Seine gemalte Welt ist weit entfernt vom Glanz des höfischen Lebens, denn hier herrschen einzig Gewalt, Niedertracht und Dummheit. Goya hielt viele dieser kleinen Werke im Verborgenen, da er sich niemals vor Staat und Kirche sicher fühlen konnte. Nach den beiden berühmten Bildnissen der nackten und bekleideten Maja, die der mächtige Staatsminister Godoy beschlagnahmen ließ, wurde er sogar von der Inquisition angeklagt. Und trotzdem gedeihen insgeheim die "pinturas negras". Es mag überraschen, dass Goya ausgerechnet in dieser Zeit Stillleben malte. Doch diese Gemälde sind im wörtlichen Sinne "natures mortes": Keine üppigen Blumen werden abgebildet, sondern tote Goldbrassen, Hasen, Hühner, Puten und Waldschnepfen. Stille Klage über eine Welt, in der Gewalt und Tod unauslöschbar dazugehören.

Goya ist mit traditionellen Maßstäben der schönen Künste nicht beizukommen, da er den Schrecken grundsätzlich mit malerischen Mitteln einfängt. Deswegen der geheimnisvolle, hell erleuchtete Rückenakt eines üppig gewandeten Inquisitionsrichters, der im Nichts eines schwarzen Lochs verschwindet. In der Zeit der Aufklärung hat wohl niemand abgrundtiefere, schwärzere Bilder gemalt. Gewaltszenen, wie die des entblößten Rebellen, der mit abgehackten Armen über einem Baumstumpf aufgespießt wurde und dessen Mund das Elend der Welt herausschreit, finden sich seinerzeit nirgends drastischer als bei Goya.

Selbst heute überrascht es noch, wie tief verstrickt der Madrider Hofmaler Gewalt und Sexualität empfand. Die Grafik-Serie "Desastres de la guerra", die die Gräueltaten während des napoleonischen Krieges darstellen, zeigt immer wieder Spanierinnen, die von den Besatzungssoldaten vergewaltigt werden. Für Goya gehören diese Szenen zu jedem Schlachtfeld, aber genauso gut verlegte er sie in die scheinbare Naturidylle.

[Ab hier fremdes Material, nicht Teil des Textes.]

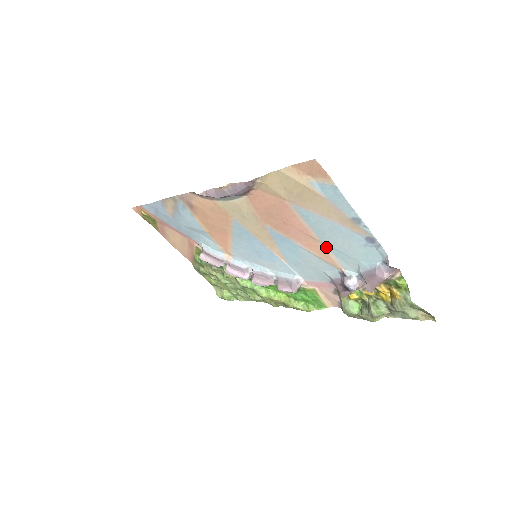
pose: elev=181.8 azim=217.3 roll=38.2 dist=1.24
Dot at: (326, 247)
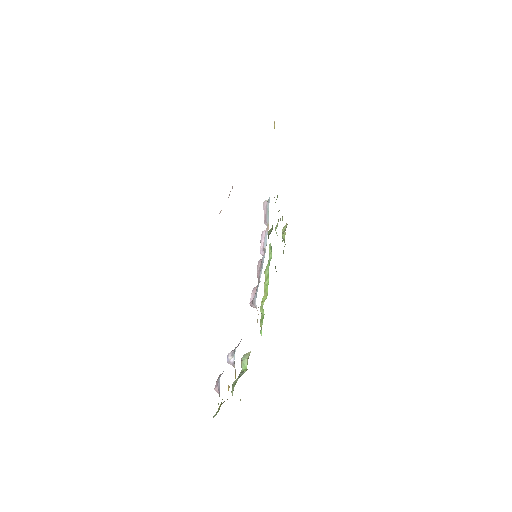
Dot at: occluded
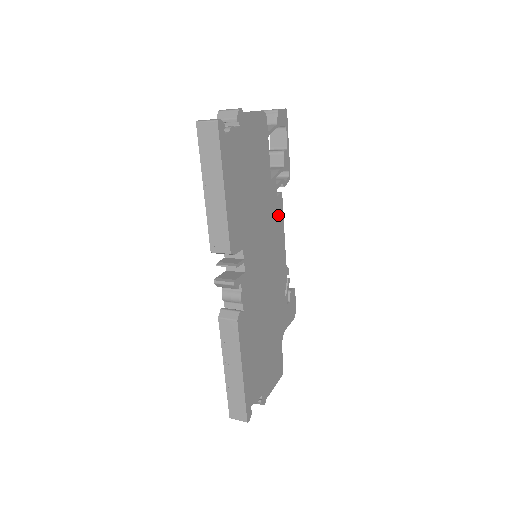
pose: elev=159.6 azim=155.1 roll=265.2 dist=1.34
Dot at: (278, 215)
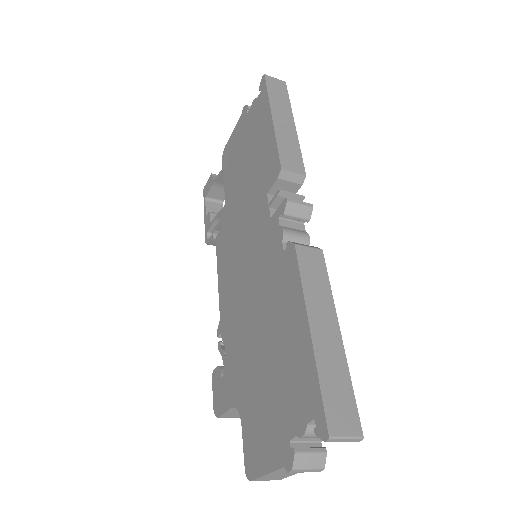
Dot at: occluded
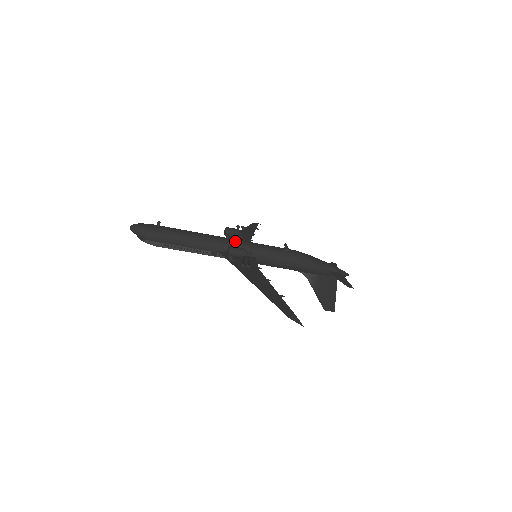
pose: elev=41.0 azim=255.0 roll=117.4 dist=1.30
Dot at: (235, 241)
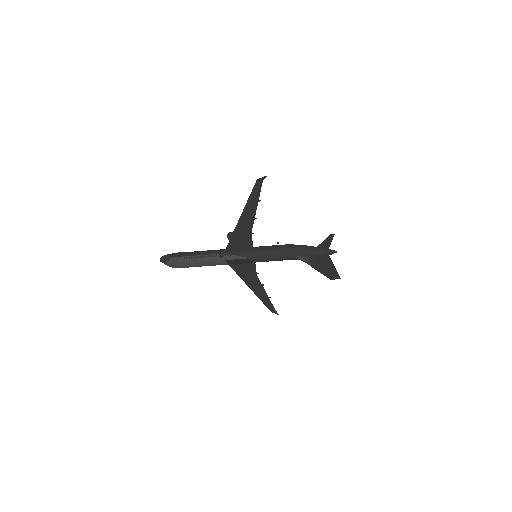
Dot at: occluded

In der Madrider Ausstellung findet sich ein Gemälde von 1800: Ein Bandit beugt sich über eine am Boden liegende, schon halb entblößte Frau und ersticht sie mit erhobenem Messer. Die Stellung des Mannes lässt an eine Vergewaltigung denken. Das versickernde Blut auf dem felsigen Boden und der aufgerissene Mund der Frau sprechen eine unmissverständlich grausame Sprache.